##### Records provided
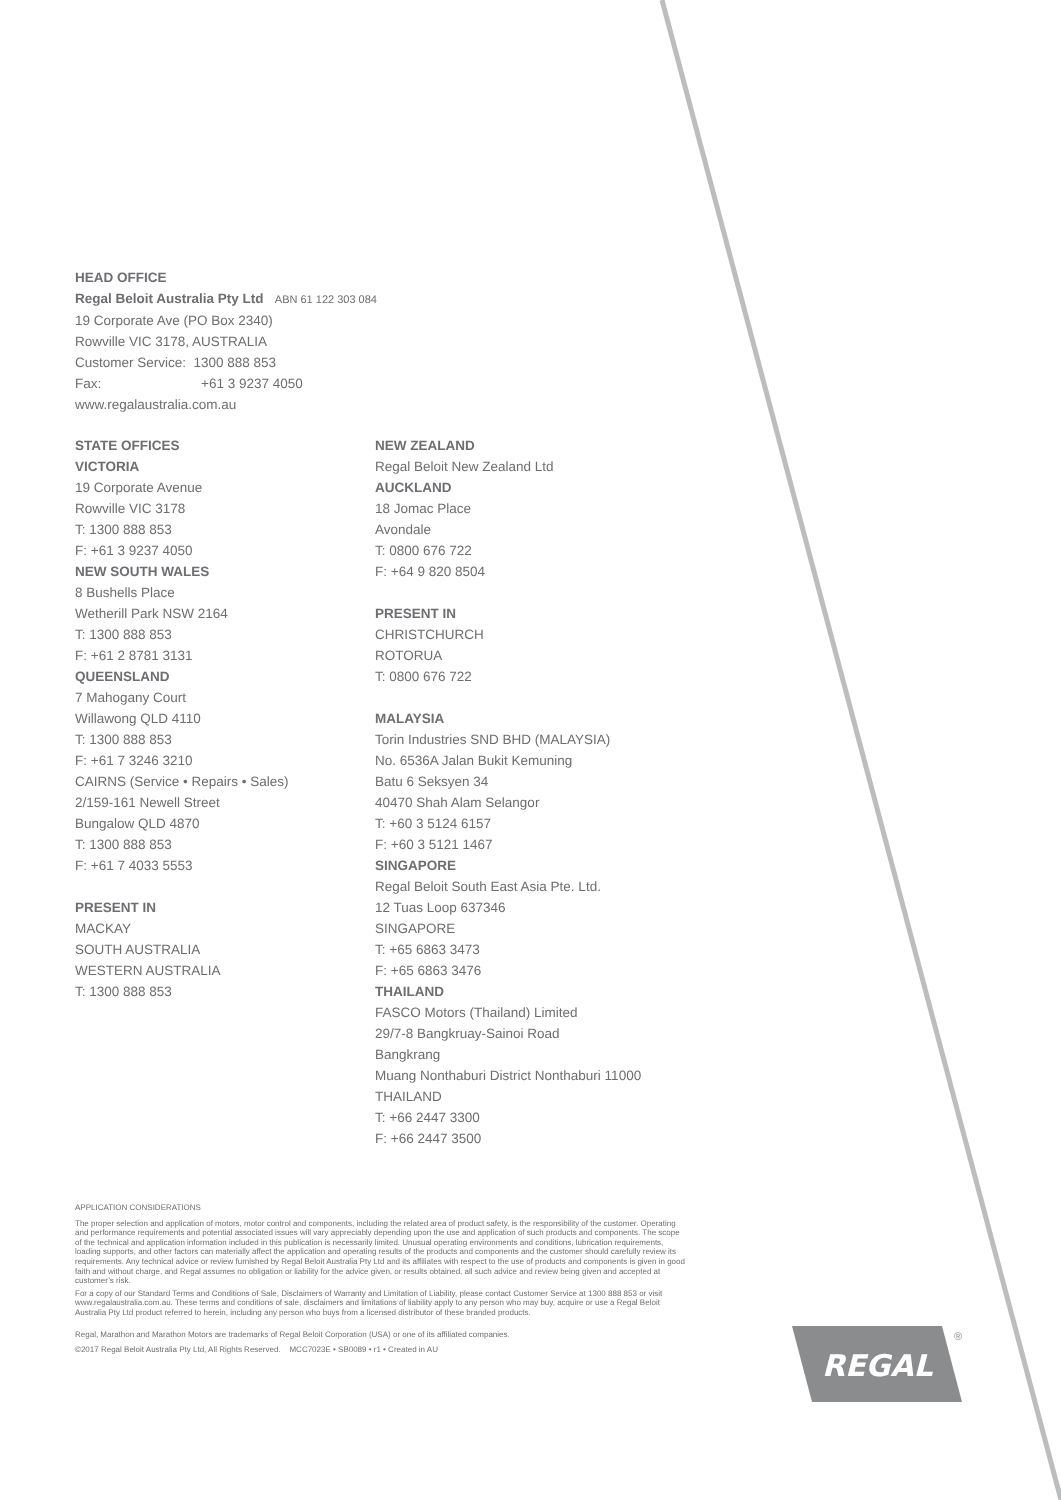HEAD OFFICE
Regal Beloit Australia Pty Ltd ABN 61 122 303 084
19 Corporate Ave (PO Box 2340)
Rowville VIC 3178, AUSTRALIA
Customer Service: 1300 888 853
Fax: +61 3 9237 4050
www.regalaustralia.com.au
STATE OFFICES
VICTORIA
19 Corporate Avenue
Rowville VIC 3178
T: 1300 888 853
F: +61 3 9237 4050
NEW SOUTH WALES
8 Bushells Place
Wetherill Park NSW 2164
T: 1300 888 853
F: +61 2 8781 3131
QUEENSLAND
7 Mahogany Court
Willawong QLD 4110
T: 1300 888 853
F: +61 7 3246 3210
CAIRNS (Service • Repairs • Sales)
2/159-161 Newell Street
Bungalow QLD 4870
T: 1300 888 853
F: +61 7 4033 5553
PRESENT IN
MACKAY
SOUTH AUSTRALIA
WESTERN AUSTRALIA
T: 1300 888 853
NEW ZEALAND
Regal Beloit New Zealand Ltd
AUCKLAND
18 Jomac Place
Avondale
T: 0800 676 722
F: +64 9 820 8504
PRESENT IN
CHRISTCHURCH
ROTORUA
T: 0800 676 722
MALAYSIA
Torin Industries SND BHD (MALAYSIA)
No. 6536A Jalan Bukit Kemuning
Batu 6 Seksyen 34
40470 Shah Alam Selangor
T: +60 3 5124 6157
F: +60 3 5121 1467
SINGAPORE
Regal Beloit South East Asia Pte. Ltd.
12 Tuas Loop 637346
SINGAPORE
T: +65 6863 3473
F: +65 6863 3476
THAILAND
FASCO Motors (Thailand) Limited
29/7-8 Bangkruay-Sainoi Road
Bangkrang
Muang Nonthaburi District Nonthaburi 11000
THAILAND
T: +66 2447 3300
F: +66 2447 3500
APPLICATION CONSIDERATIONS
The proper selection and application of motors, motor control and components, including the related area of product safety, is the responsibility of the customer. Operating and performance requirements and potential associated issues will vary appreciably depending upon the use and application of such products and components. The scope of the technical and application information included in this publication is necessarily limited. Unusual operating environments and conditions, lubrication requirements, loading supports, and other factors can materially affect the application and operating results of the products and components and the customer should carefully review its requirements. Any technical advice or review furnished by Regal Beloit Australia Pty Ltd and its affiliates with respect to the use of products and components is given in good faith and without charge, and Regal assumes no obligation or liability for the advice given, or results obtained, all such advice and review being given and accepted at customer’s risk.
For a copy of our Standard Terms and Conditions of Sale, Disclaimers of Warranty and Limitation of Liability, please contact Customer Service at 1300 888 853 or visit www.regalaustralia.com.au. These terms and conditions of sale, disclaimers and limitations of liability apply to any person who may buy, acquire or use a Regal Beloit Australia Pty Ltd product referred to herein, including any person who buys from a licensed distributor of these branded products.
Regal, Marathon and Marathon Motors are trademarks of Regal Beloit Corporation (USA) or one of its affiliated companies.
©2017 Regal Beloit Australia Pty Ltd, All Rights Reserved. MCC7023E • SB0089 • r1 • Created in AU
REGAL
®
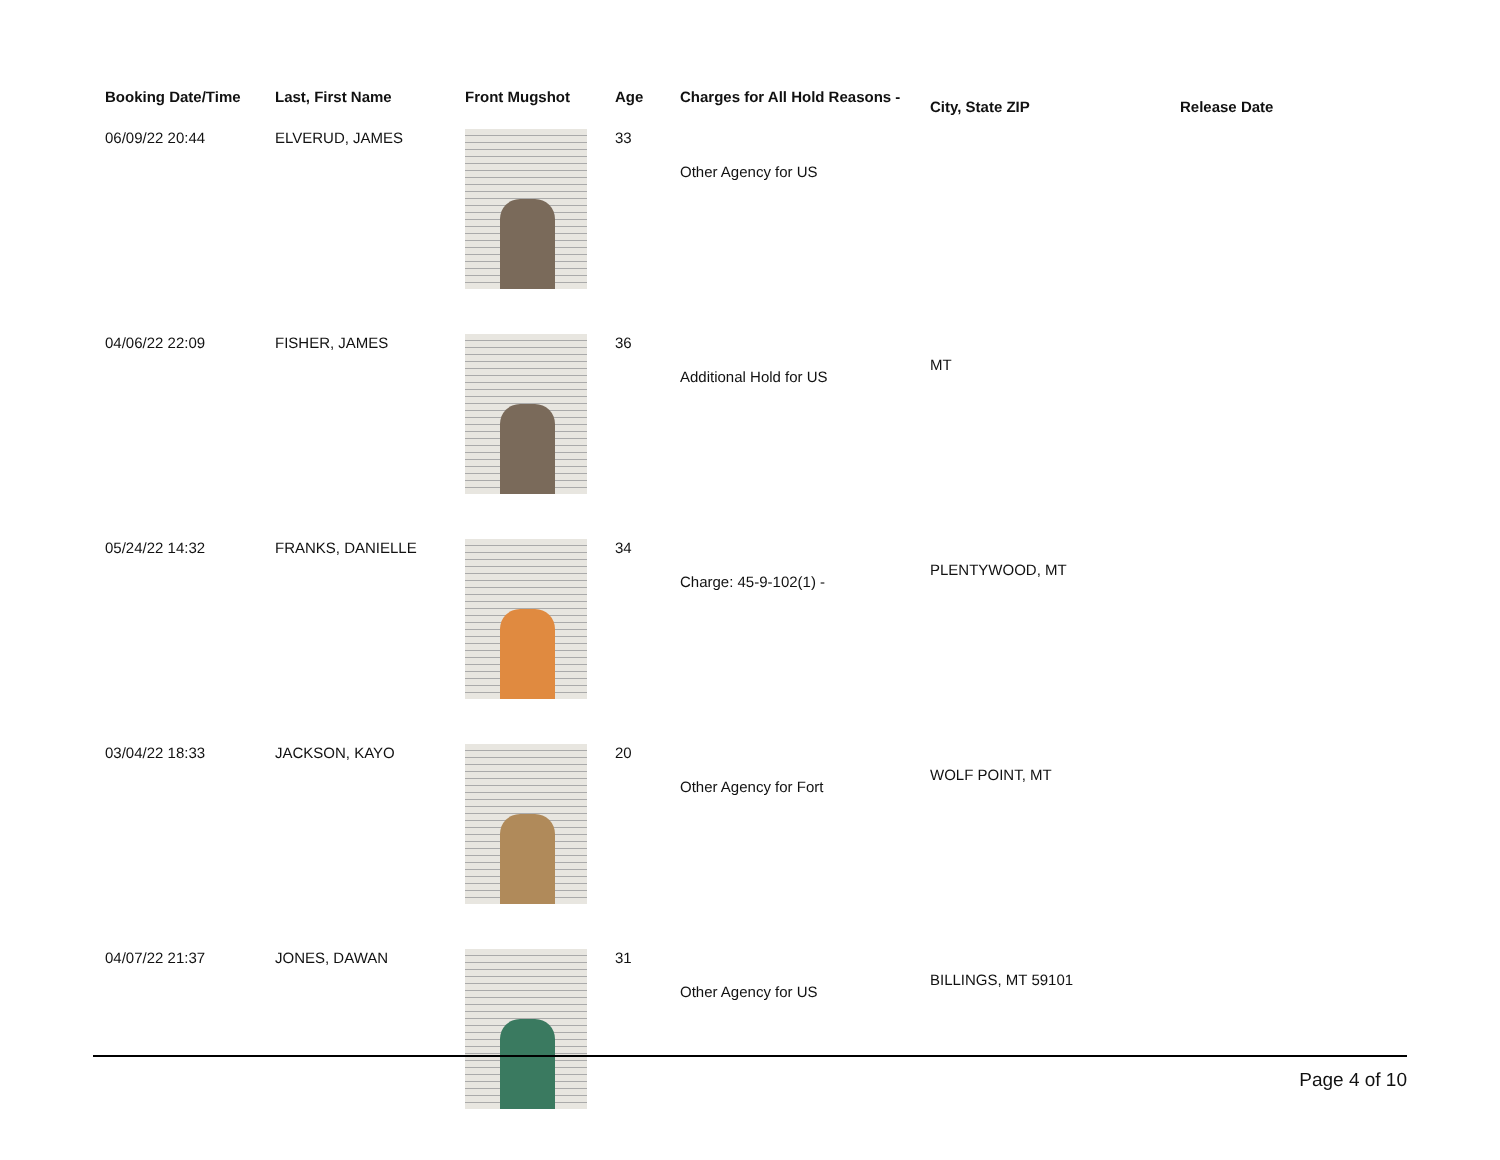| Booking Date/Time | Last, First Name | Front Mugshot | Age | Charges for All Hold Reasons - | City, State ZIP | Release Date |
| --- | --- | --- | --- | --- | --- | --- |
| 06/09/22 20:44 | ELVERUD, JAMES | | 33 | Other Agency for US | | |
| 04/06/22 22:09 | FISHER, JAMES | | 36 | Additional Hold for US | MT | |
| 05/24/22 14:32 | FRANKS, DANIELLE | | 34 | Charge: 45-9-102(1) - | PLENTYWOOD, MT | |
| 03/04/22 18:33 | JACKSON, KAYO | | 20 | Other Agency for Fort | WOLF POINT, MT | |
| 04/07/22 21:37 | JONES, DAWAN | | 31 | Other Agency for US | BILLINGS, MT 59101 | |
Page 4 of 10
##########
In your copy, reproduce the data above exactly and skip every picture.

■ Solution to the exercise:
HEAD OFFICE
Regal Beloit Australia Pty Ltd ABN 61 122 303 084
19 Corporate Ave (PO Box 2340)
Rowville VIC 3178, AUSTRALIA
Customer Service: 1300 888 853
Fax: +61 3 9237 4050
www.regalaustralia.com.au
STATE OFFICES
VICTORIA
19 Corporate Avenue
Rowville VIC 3178
T: 1300 888 853
F: +61 3 9237 4050
NEW SOUTH WALES
8 Bushells Place
Wetherill Park NSW 2164
T: 1300 888 853
F: +61 2 8781 3131
QUEENSLAND
7 Mahogany Court
Willawong QLD 4110
T: 1300 888 853
F: +61 7 3246 3210
CAIRNS (Service • Repairs • Sales)
2/159-161 Newell Street
Bungalow QLD 4870
T: 1300 888 853
F: +61 7 4033 5553
PRESENT IN
MACKAY
SOUTH AUSTRALIA
WESTERN AUSTRALIA
T: 1300 888 853
NEW ZEALAND
Regal Beloit New Zealand Ltd
AUCKLAND
18 Jomac Place
Avondale
T: 0800 676 722
F: +64 9 820 8504
PRESENT IN
CHRISTCHURCH
ROTORUA
T: 0800 676 722
MALAYSIA
Torin Industries SND BHD (MALAYSIA)
No. 6536A Jalan Bukit Kemuning
Batu 6 Seksyen 34
40470 Shah Alam Selangor
T: +60 3 5124 6157
F: +60 3 5121 1467
SINGAPORE
Regal Beloit South East Asia Pte. Ltd.
12 Tuas Loop 637346
SINGAPORE
T: +65 6863 3473
F: +65 6863 3476
THAILAND
FASCO Motors (Thailand) Limited
29/7-8 Bangkruay-Sainoi Road
Bangkrang
Muang Nonthaburi District Nonthaburi 11000
THAILAND
T: +66 2447 3300
F: +66 2447 3500
APPLICATION CONSIDERATIONS
The proper selection and application of motors, motor control and components, including the related area of product safety, is the responsibility of the customer. Operating and performance requirements and potential associated issues will vary appreciably depending upon the use and application of such products and components. The scope of the technical and application information included in this publication is necessarily limited. Unusual operating environments and conditions, lubrication requirements, loading supports, and other factors can materially affect the application and operating results of the products and components and the customer should carefully review its requirements. Any technical advice or review furnished by Regal Beloit Australia Pty Ltd and its affiliates with respect to the use of products and components is given in good faith and without charge, and Regal assumes no obligation or liability for the advice given, or results obtained, all such advice and review being given and accepted at customer’s risk.
For a copy of our Standard Terms and Conditions of Sale, Disclaimers of Warranty and Limitation of Liability, please contact Customer Service at 1300 888 853 or visit www.regalaustralia.com.au. These terms and conditions of sale, disclaimers and limitations of liability apply to any person who may buy, acquire or use a Regal Beloit Australia Pty Ltd product referred to herein, including any person who buys from a licensed distributor of these branded products.
Regal, Marathon and Marathon Motors are trademarks of Regal Beloit Corporation (USA) or one of its affiliated companies.
©2017 Regal Beloit Australia Pty Ltd, All Rights Reserved. MCC7023E • SB0089 • r1 • Created in AU
REGAL
®
| Booking Date/Time | Last, First Name | Front Mugshot | Age | Charges for All Hold Reasons - | City, State ZIP | Release Date |
| --- | --- | --- | --- | --- | --- | --- |
| 06/09/22 20:44 | ELVERUD, JAMES | | 33 | Other Agency for US | | |
| 04/06/22 22:09 | FISHER, JAMES | | 36 | Additional Hold for US | MT | |
| 05/24/22 14:32 | FRANKS, DANIELLE | | 34 | Charge: 45-9-102(1) - | PLENTYWOOD, MT | |
| 03/04/22 18:33 | JACKSON, KAYO | | 20 | Other Agency for Fort | WOLF POINT, MT | |
| 04/07/22 21:37 | JONES, DAWAN | | 31 | Other Agency for US | BILLINGS, MT 59101 | |
Page 4 of 10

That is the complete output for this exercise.